§ **WHAT YOU ARE ASKED TO DO**: Revise the stretch from the line containing "family: Asteraceae" through the end of the entries, replacing "country" with "nation" and changing nothing else. Return only those lines.

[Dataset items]
# # # # #
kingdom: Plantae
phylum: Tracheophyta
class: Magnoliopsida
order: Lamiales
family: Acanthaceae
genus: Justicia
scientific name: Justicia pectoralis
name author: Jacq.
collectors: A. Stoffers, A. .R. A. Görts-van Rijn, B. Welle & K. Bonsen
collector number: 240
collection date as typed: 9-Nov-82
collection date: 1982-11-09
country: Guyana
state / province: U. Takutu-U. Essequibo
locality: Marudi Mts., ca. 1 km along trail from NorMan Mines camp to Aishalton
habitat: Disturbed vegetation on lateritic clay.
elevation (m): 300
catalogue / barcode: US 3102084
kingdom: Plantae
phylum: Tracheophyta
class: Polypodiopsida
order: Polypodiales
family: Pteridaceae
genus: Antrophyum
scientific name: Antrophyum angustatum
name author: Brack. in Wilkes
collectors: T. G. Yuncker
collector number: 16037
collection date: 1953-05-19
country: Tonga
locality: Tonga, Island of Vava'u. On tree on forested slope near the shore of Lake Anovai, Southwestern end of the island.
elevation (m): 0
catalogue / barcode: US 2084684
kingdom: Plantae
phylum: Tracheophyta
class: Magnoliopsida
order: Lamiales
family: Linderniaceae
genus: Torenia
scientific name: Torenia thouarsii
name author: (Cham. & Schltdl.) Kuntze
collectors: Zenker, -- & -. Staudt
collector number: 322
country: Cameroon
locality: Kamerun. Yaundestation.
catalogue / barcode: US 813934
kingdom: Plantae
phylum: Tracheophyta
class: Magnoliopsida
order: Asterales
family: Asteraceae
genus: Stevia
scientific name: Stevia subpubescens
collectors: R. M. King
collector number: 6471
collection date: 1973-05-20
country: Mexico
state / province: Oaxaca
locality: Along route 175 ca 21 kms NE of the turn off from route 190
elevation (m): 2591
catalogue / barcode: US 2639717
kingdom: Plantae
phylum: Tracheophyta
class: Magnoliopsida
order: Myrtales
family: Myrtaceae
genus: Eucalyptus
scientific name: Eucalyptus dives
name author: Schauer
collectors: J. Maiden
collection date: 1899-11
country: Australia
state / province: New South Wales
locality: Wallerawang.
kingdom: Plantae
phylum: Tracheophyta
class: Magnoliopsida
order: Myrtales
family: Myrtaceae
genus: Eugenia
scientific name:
# # # # #
§ **ANSWER BELOW**:
family: Asteraceae
genus: Stevia
scientific name: Stevia subpubescens
collectors: R. M. King
collector number: 6471
collection date: 1973-05-20
nation: Mexico
state / province: Oaxaca
locality: Along route 175 ca 21 kms NE of the turn off from route 190
elevation (m): 2591
catalogue / barcode: US 2639717
kingdom: Plantae
phylum: Tracheophyta
class: Magnoliopsida
order: Myrtales
family: Myrtaceae
genus: Eucalyptus
scientific name: Eucalyptus dives
name author: Schauer
collectors: J. Maiden
collection date: 1899-11
nation: Australia
state / province: New South Wales
locality: Wallerawang.
kingdom: Plantae
phylum: Tracheophyta
class: Magnoliopsida
order: Myrtales
family: Myrtaceae
genus: Eugenia
scientific name:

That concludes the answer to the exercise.